[Items from a data source]

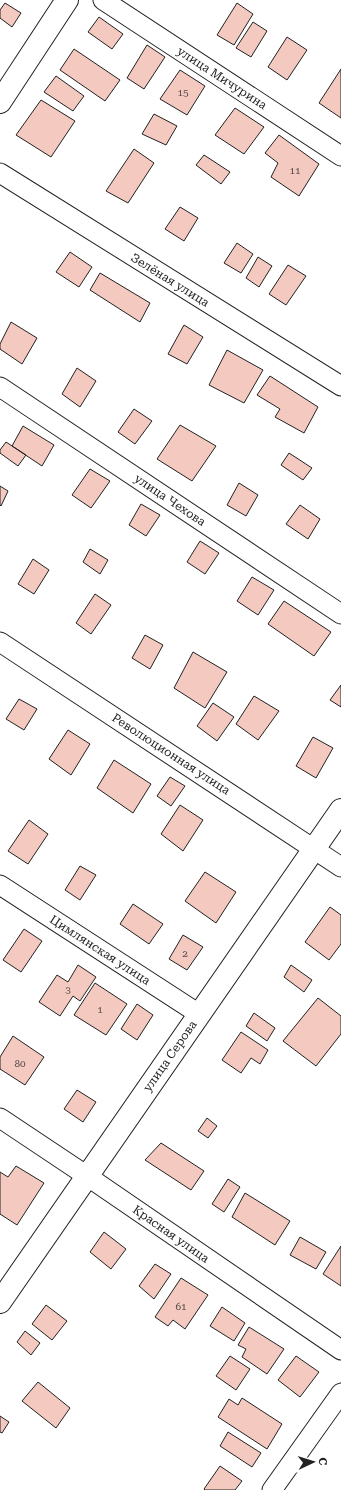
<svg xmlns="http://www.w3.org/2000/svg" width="341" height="1490" viewBox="0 0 341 1490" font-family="'Roboto Serif',serif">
<rect width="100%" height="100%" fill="#fff"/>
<!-- building -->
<path fill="#f3c9c0" stroke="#222" d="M5,3l16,10 -9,14 -12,-9v-8z
M237,3l16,11 -19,31 -17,-10z
M99,17l24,17 -11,15 -24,-17z
M253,22l14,9 -16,26 -15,-9z
M287,37l20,13 -20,30 -19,-13z
M147,45l18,12 -21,32 -17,-11z
M74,49l46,31 -15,21 -45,-31z
M341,69v49l-22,-15z
M180,70l25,16 -18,29 -27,-16z
M56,76l28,20 -11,15 -29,-19z
M41,100l34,21 -24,36 -35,-22z
M235,108l29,19 -20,27 -29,-19z
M154,114l23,12 -11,19 -24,-11z
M279,135l40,29 -20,32 -28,-19 7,-14 -13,-10z
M134,149l20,14 -26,40 -22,-12z
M204,155l26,17 -9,12 -25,-19z
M180,207l18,11 -14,23 -19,-12z
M237,243l16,11 -12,19 -17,-10z
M70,252l22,15 -13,20 -23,-15z
M258,257l14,9 -13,21 -13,-9z
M288,265l18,11 -20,29 -17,-11z
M100,273l50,30 -10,19 -50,-32z
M11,322l26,16 -15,26 -22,-15v-5z
M184,325l19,12 -16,27 -19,-10z
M227,350l36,20 -19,33 -35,-18z
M77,368l19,13 -16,26 -18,-13z
M270,376l48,31 -14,26 -29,-16 5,-8 -23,-14z
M134,409l18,12 -17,23 -17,-12z
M180,425l36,21 -24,35 -35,-22z
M23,426l31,19 -12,21 -30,-20z
M6,442l20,13 -8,11 -18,-13v-3z
M289,453l23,15 -9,12 -22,-15z
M90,469l20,12 -19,27 -19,-13z
M239,483l19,12 -12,21 -19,-11z
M0,486l8,5 -7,15 -1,-1z
M141,504l19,11 -14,21 -17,-11z
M300,505l20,14 -12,20 -22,-15z
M200,541l19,12 -14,21 -18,-12z
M90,549l18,11 -8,14 -17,-12z
M33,559l16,11 -15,24 -16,-10z
M252,577l22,13 -16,25 -21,-14z
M95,594l16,11 -20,29 -15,-11z
M284,601l47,31 -17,24 -46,-32z
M145,635l18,10 -13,24 -18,-11z
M193,652l34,20 -22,36 -31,-20z
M341,685v22l-11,-7z
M254,696l25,15 -21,29 -22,-16z
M19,699l18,10 -13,21 -18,-11z
M213,703l21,14 -17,24 -20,-15z
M68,730l22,14 -19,31 -22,-16z
M313,737l20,11 -17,30 -20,-12z
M114,760l37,24 -18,29 -36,-25z
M170,777l15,9 -14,20 -14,-10z
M180,805l23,15 -20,31 -22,-17z
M29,820l19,14 -20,30 -20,-13z
M80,866l16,9 -16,25 -15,-10z
M205,872l31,20 -20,31 -31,-22z
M133,904l30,20 -14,20 -29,-20z
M330,907l11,8v29l-12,16 -24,-18z
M24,929l18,12 -21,31 -18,-12z
M183,935l20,12 -16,23 -18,-11z
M78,965l18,12 -16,24 -7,-5 -13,20 -21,-14 18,-27 11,7z
M291,965l21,15 -8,12 -20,-15z
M95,983l32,21 -21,31 -32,-20z
M318,998l23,18v18l-25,32 -33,-25z
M137,1004l16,11 -16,25 -16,-11z
M254,1013l21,15 -8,13 -21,-15z
M241,1032l27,18 -8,14 -9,-6 -10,15 -19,-13z
M13,1036l31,21 -19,28 -25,-16v-12z
M77,1090l19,12 -13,20 -19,-13z
M207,1118l10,8 -9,12 -10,-7z
M161,1143l43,28 -13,19 -46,-30z
M16,1166l28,17 -27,42 -17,-11v-42l8,5z
M228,1179l12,8 -16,25 -12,-8z
M245,1193l45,28 -15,24 -43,-28z
M104,1232l22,17 -15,20 -21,-17z
M300,1237l26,15 -10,17 -26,-14z
M341,1246v40l-18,-12z
M155,1264l16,10 -17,25 -15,-13z
M181,1278l27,17 -23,34 -12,-9 -5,6 -13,-9z
M46,1305l21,16 -15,19 -20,-16z
M222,1307l23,16 -11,18 -24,-15z
M249,1327l35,22 -17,25 -25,-17 4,-8 -8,-4z
M25,1331l15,12 -9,12 -14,-13z
M230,1356l20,13 -14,21 -20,-14z
M296,1356l23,16 -19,25 -22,-17z
M38,1382l32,26 -14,20 -34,-27z
M242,1398l40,26 -15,25 -49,-32 11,-18 9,6z
M0,1416l9,6 -7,11 -2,-1z
M228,1432l33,21 -9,14 -32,-21z
M220,1466l22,15 -7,9h-30l-1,-1z"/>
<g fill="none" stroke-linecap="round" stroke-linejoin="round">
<!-- street casing -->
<g stroke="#222" stroke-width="21">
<path id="street" d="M103,0l238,156
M0,173l341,213
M0,387l341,227
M0,642l341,225
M0,885l199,129
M0,1118l87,58 254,174
M272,1490l69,-97"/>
</g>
<!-- secondary casing -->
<g stroke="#222" stroke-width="24">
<path id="secondary" d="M0,102l67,-102
M0,1302l341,-492"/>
</g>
<!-- street -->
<use href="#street" stroke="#fff" stroke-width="19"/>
<!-- secondary -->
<use href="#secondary" stroke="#fff" stroke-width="22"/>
</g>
<g text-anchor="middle" stroke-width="3" stroke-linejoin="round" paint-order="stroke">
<!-- number labels -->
<g font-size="10" fill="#564c4a">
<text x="183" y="96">15</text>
<text x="295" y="174">11</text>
<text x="185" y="957">2</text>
<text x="68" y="993">3</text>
<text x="100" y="1013">1</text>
<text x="20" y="1067">80</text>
<text x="181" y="1310">61</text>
</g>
<!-- street labels -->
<g font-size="12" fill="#222" stroke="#fff">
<text transform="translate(222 78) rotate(33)" y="4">улица Мичурина</text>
<text transform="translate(170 280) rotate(32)" y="4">Зелёная улица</text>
<text transform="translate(170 500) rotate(34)" y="4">улица Чехова</text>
<text transform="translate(171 754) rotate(33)" y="4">Революционная улица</text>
<text transform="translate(100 950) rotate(33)" y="4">Цимлянская улица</text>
<text transform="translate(170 1056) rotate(-55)" y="4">улица Серова</text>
<text transform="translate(171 1234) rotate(35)" y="4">Красная улица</text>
</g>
</g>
<!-- north arrow -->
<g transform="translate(313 1462) rotate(86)" stroke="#ffffff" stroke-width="3" paint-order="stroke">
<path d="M0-3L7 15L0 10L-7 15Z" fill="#222222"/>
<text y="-6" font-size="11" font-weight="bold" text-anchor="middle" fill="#222222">С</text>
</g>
</svg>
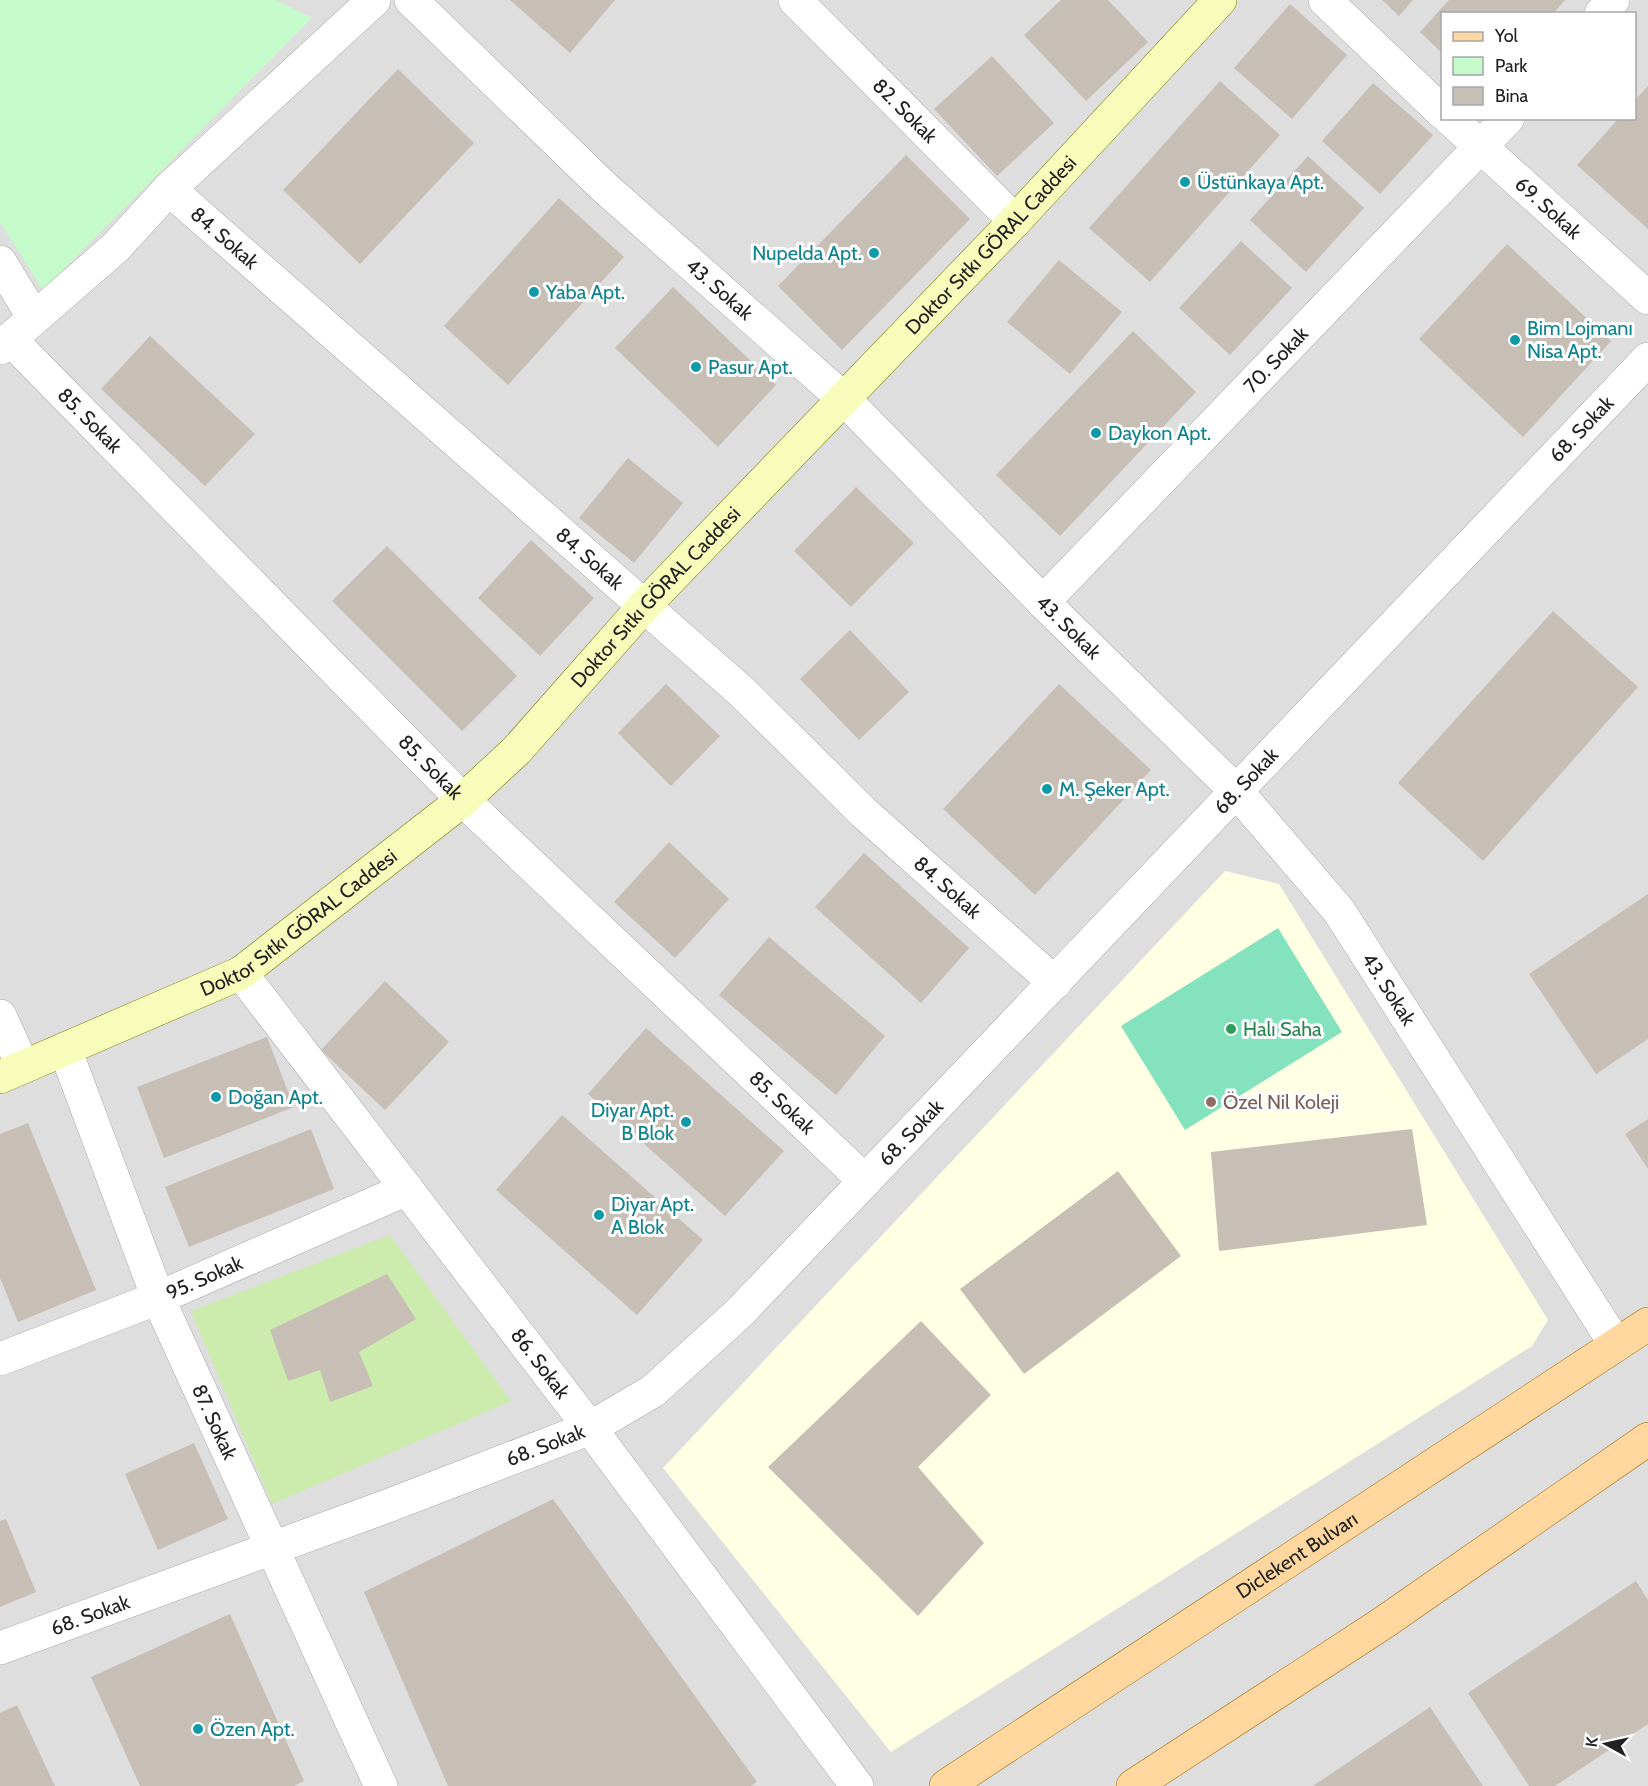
<svg xmlns="http://www.w3.org/2000/svg" width="1648" height="1786" font-family="Cabin,sans-serif">
	<rect width="100%" height="100%" fill="#f2eee7"/>
	<path fill="#dfdede" fill-rule="evenodd" d="M 0,0 L 1648,0 L 1648,1786 L 0,1786 ZM 1442,14 L 1634,14 L 1634,118 L 1442,118 Z"/>
	<polygon fill="#ffffe3" points="1225,871 1279,884 1548,1320 1532,1346 891,1752 663,1468"/>
	<polygon fill="#cbecad" points="390,1235 511,1401 272,1504 191,1311"/>
	<polygon fill="#c5fbca" points="0,0 276,0 312,18 43,290 0,222"/>
	<polygon fill="#84e2bf" points="1278,928 1342,1032 1185,1130 1121,1026"/>
	<g fill="#c7beb6">
		<polygon points="510,0 615,0 570,53"/>
		<polygon points="1061,0 1108,0 1148,42 1086,101 1024,35"/>
		<polygon points="1382,0 1413,0 1399,16"/>
		<polygon points="1449,0 1565,0 1553,14 1442,14 1442,53 1420,32"/>
		<polygon points="1290,4 1347,55 1292,119 1234,68"/>
		<polygon points="992,56 1054,123 997,176 934,109"/>
		<polygon points="398,69 474,143 360,264 283,190"/>
		<polygon points="1220,81 1280,135 1150,282 1089,228"/>
		<polygon points="1373,83 1433,135 1380,194 1322,141"/>
		<polygon points="1648,86 1648,229 1577,165 1619,118 1634,118 1634,101"/>
		<polygon points="906,155 970,219 842,350 778,286"/>
		<polygon points="1308,156 1364,208 1306,272 1250,220"/>
		<polygon points="559,198 624,257 508,385 444,326"/>
		<polygon points="1241,241 1292,288 1230,355 1179,308"/>
		<polygon points="1507,244 1611,341 1523,437 1419,339"/>
		<polygon points="1059,260 1122,312 1070,374 1007,322"/>
		<polygon points="673,287 776,385 718,447 615,348"/>
		<polygon points="1133,331 1196,392 1060,536 996,475"/>
		<polygon points="150,336 255,434 205,486 101,389"/>
		<polygon points="628,458 683,503 634,563 579,518"/>
		<polygon points="856,487 914,543 851,607 794,551"/>
		<polygon points="531,540 594,598 540,656 478,598"/>
		<polygon points="387,546 517,676 462,731 332,601"/>
		<polygon points="1553,611 1638,687 1483,861 1398,783"/>
		<polygon points="850,630 909,692 859,740 800,679"/>
		<polygon points="666,684 720,736 671,786 618,733"/>
		<polygon points="1059,684 1151,770 1035,895 943,809"/>
		<polygon points="669,842 729,899 675,958 614,902"/>
		<polygon points="864,853 969,948 921,1003 815,907"/>
		<polygon points="1648,894 1648,1039 1596,1074 1529,974"/>
		<polygon points="769,937 885,1036 836,1095 719,995"/>
		<polygon points="385,981 449,1042 385,1110 321,1050"/>
		<polygon points="646,1028 784,1151 725,1216 588,1094"/>
		<polygon points="267,1037 294,1107 164,1158 137,1087"/>
		<polygon points="562,1115 703,1240 637,1315 496,1190"/>
		<polygon points="1648,1119 1648,1169 1625,1134"/>
		<polygon points="28,1123 96,1290 18,1322 0,1278 0,1134"/>
		<polygon points="311,1129 334,1189 189,1247 165,1187"/>
		<polygon points="1412,1129 1427,1225 1219,1251 1211,1152"/>
		<polygon points="1118,1171 1181,1256 1024,1374 960,1289"/>
		<polygon points="387,1274 416,1319 359,1352 373,1386 330,1402 320,1370 288,1381 270,1330"/>
		<polygon points="921,1321 991,1395 918,1467 984,1543 918,1616 768,1467"/>
		<polygon points="194,1443 228,1519 158,1550 125,1474"/>
		<polygon points="553,1499 757,1782 751,1786 448,1786 364,1592"/>
		<polygon points="6,1519 36,1592 0,1607 0,1521"/>
		<polygon points="1636,1581 1648,1600 1648,1724 1555,1786 1529,1786 1468,1693"/>
		<polygon points="230,1614 304,1781 294,1786 140,1786 91,1677"/>
		<polygon points="17,1705 55,1786 0,1786 0,1713"/>
		<polygon points="1430,1707 1483,1786 1313,1786"/>
	</g>
	<g fill="none" stroke-linecap="round" stroke-linejoin="round">
		<g stroke="#a8a8a8" stroke-width="34">
			<g id="street">
				<path id="s1" d="M 411,0 L 604,187 L 845,400 L 1043,602 L 1238,793 L 1339,911 L 1616,1345"/>
				<path id="s2" d="M 795,0 L 1015,221"/>
				<polyline points="1325,0 1442,112"/>
				<polyline points="1601,14 1613,0"/>
				<path id="s3" d="M 1449,118 L 1648,298"/>
				<path id="s4" d="M 169,189 L 742,692 L 863,812 L 1055,983"/>
				<polyline points="0,262 34,318"/>
				<path id="s5" d="M 10,339 L 463,800 L 865,1181"/>
				<polyline points="0,348 116,247 169,189 374,0"/>
				<path id="s6" d="M 1043,602 L 1508,118"/>
				<path id="s7" d="M 241,973 L 590,1428 L 857,1786"/>
				<polyline points="0,1016 23,1067"/>
				<path id="s8" d="M 65,1049 L 158,1298 L 381,1786"/>
				<path id="s9" d="M 0,1359 L 158,1298 L 407,1189"/>
				<path id="s10" d="M 0,1648 L 390,1505 L 590,1428 L 653,1391 L 739,1313 L 1648,359"/>
			</g>
		</g>
		<g stroke="#707e01" stroke-width="34">
			<g id="secondary">
				<path id="s11" d="M 0,1077 L 241,973 L 463,800 L 516,751 L 644,606 L 1015,221 L 1220,0"/>
			</g>
		</g>
		<g stroke="#9e6b00" stroke-width="34">
			<g id="primary">
				<path id="s12" d="M 946,1786 L 1648,1324"/>
				<polyline points="1133,1786 1383,1623 1648,1439"/>
			</g>
		</g>
		<use href="#street" stroke="#fff" stroke-width="33"/>
		<use href="#secondary" stroke="#f8fcbb" stroke-width="33"/>
		<use href="#primary" stroke="#ffd79f" stroke-width="33"/>
	</g>
	<g fill="#0f9aa8" stroke="#fff" stroke-width="2">
		<circle cx="1185" cy="182" r="6"/>
		<circle cx="874" cy="253" r="6"/>
		<circle cx="534" cy="292" r="6"/>
		<circle cx="1515" cy="340" r="6"/>
		<circle cx="696" cy="367" r="6"/>
		<circle cx="1096" cy="433" r="6"/>
		<circle cx="1047" cy="789" r="6"/>
		<circle cx="216" cy="1097" r="6"/>
		<circle cx="686" cy="1122" r="6"/>
		<circle cx="599" cy="1215" r="6"/>
		<circle cx="198" cy="1729" r="6"/>
	</g>
	<circle fill="#2e9e5b" stroke="#fff" stroke-width="2" cx="1231" cy="1029" r="6"/>
	<circle fill="#8d6e63" stroke="#fff" stroke-width="2" cx="1211" cy="1102" r="6"/>
	<g text-anchor="middle" dominant-baseline="central" stroke-width="6" stroke-linejoin="round" paint-order="stroke">
		<g font-size="20" fill="#212121" stroke="#fff">
			<text stroke="none"><textPath href="#s2" startOffset="156">82. Sokak</textPath></text>
			<text stroke="none"><textPath href="#s3" startOffset="134">69. Sokak</textPath></text>
			<text stroke="none"><textPath href="#s4" startOffset="74">84. Sokak</textPath></text>
			<text stroke="none"><textPath href="#s11" startOffset="1310">Doktor Sıtkı GÖRAL Caddesi</textPath></text>
			<text stroke="none"><textPath href="#s1" startOffset="423">43. Sokak</textPath></text>
			<text stroke="none"><textPath href="#s6" startOffset="336">70. Sokak</textPath></text>
			<text stroke="none"><textPath href="#s5" startOffset="114">85. Sokak</textPath></text>
			<text stroke="none"><textPath href="#s10" startOffset="2040">68. Sokak</textPath></text>
			<text stroke="none"><textPath href="#s4" startOffset="560">84. Sokak</textPath></text>
			<text stroke="none"><textPath href="#s11" startOffset="824">Doktor Sıtkı GÖRAL Caddesi</textPath></text>
			<text stroke="none"><textPath href="#s1" startOffset="909">43. Sokak</textPath></text>
			<text stroke="none"><textPath href="#s5" startOffset="600">85. Sokak</textPath></text>
			<text stroke="none"><textPath href="#s10" startOffset="1554">68. Sokak</textPath></text>
			<text stroke="none"><textPath href="#s4" startOffset="1046">84. Sokak</textPath></text>
			<text stroke="none"><textPath href="#s11" startOffset="338">Doktor Sıtkı GÖRAL Caddesi</textPath></text>
			<text stroke="none"><textPath href="#s1" startOffset="1394">43. Sokak</textPath></text>
			<text stroke="none"><textPath href="#s5" startOffset="1086">85. Sokak</textPath></text>
			<text stroke="none"><textPath href="#s10" startOffset="1068">68. Sokak</textPath></text>
			<text stroke="none"><textPath href="#s9" startOffset="220">95. Sokak</textPath></text>
			<text stroke="none"><textPath href="#s7" startOffset="492">86. Sokak</textPath></text>
			<text stroke="none"><textPath href="#s8" startOffset="402">87. Sokak</textPath></text>
			<text stroke="none"><textPath href="#s10" startOffset="582">68. Sokak</textPath></text>
			<text stroke="none"><textPath href="#s12" startOffset="420">Diclekent Bulvarı</textPath></text>
			<text stroke="none"><textPath href="#s10" startOffset="96">68. Sokak</textPath></text>
		</g>
		<g font-size="20" fill="#0d838f" stroke="#fff" text-anchor="start">
			<text x="1197" y="182">Üstünkaya Apt.</text>
			<text x="862" y="253" text-anchor="end">Nupelda Apt.</text>
			<text x="546" y="292">Yaba Apt.</text>
			<text x="1527" y="328">Bim Lojmanı<tspan x="1527" dy="23">Nisa Apt.</tspan></text>
			<text x="708" y="367">Pasur Apt.</text>
			<text x="1108" y="433">Daykon Apt.</text>
			<text x="1059" y="789">M. Şeker Apt.</text>
			<text x="228" y="1097">Doğan Apt.</text>
			<text x="674" y="1110" text-anchor="end">Diyar Apt.<tspan x="674" dy="23">B Blok</tspan></text>
			<text x="611" y="1204">Diyar Apt.<tspan x="611" dy="23">A Blok</tspan></text>
			<text x="210" y="1729">Özen Apt.</text>
		</g>
		<g font-size="20" fill="#27864d" stroke="#fff" text-anchor="start">
			<text x="1243" y="1029">Halı Saha</text>
		</g>
		<g font-size="20" fill="#785e54" stroke="#fff" text-anchor="start">
			<text x="1223" y="1102">Özel Nil Koleji</text>
		</g>
	</g>
	<rect x="1441" y="12" width="195" height="108" fill="#ffffff" stroke="#a6a6a6" stroke-width="1.5"/>
	<rect x="1453" y="32" width="30" height="9" fill="#ffd79f" stroke="#a6a6a6" stroke-width="1.5"/>
	<text x="1495" y="42" font-size="18" fill="#212121">Yol</text>
	<rect x="1453" y="57" width="30" height="18" fill="#c5fbca" stroke="#a6a6a6" stroke-width="1.5"/>
	<text x="1495" y="72" font-size="18" fill="#212121">Park</text>
	<rect x="1453" y="87" width="30" height="18" fill="#c7beb6" stroke="#a6a6a6" stroke-width="1.5"/>
	<text x="1495" y="102" font-size="18" fill="#212121">Bina</text>
	<g transform="translate(1606 1744) rotate(278)" stroke="#ffffff" stroke-width="4.5" paint-order="stroke">
	<path d="M0-4.5L10 22L0 15L-10 22Z" fill="#212121"/>
	<text y="-9" font-size="16" font-weight="bold" text-anchor="middle" fill="#212121">K</text>
	</g>
</svg>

## EXERCISE BRIEF
Your reply should be a single number: the count of lines above that include the string "tspan".

## EXERCISE SOLUTION
3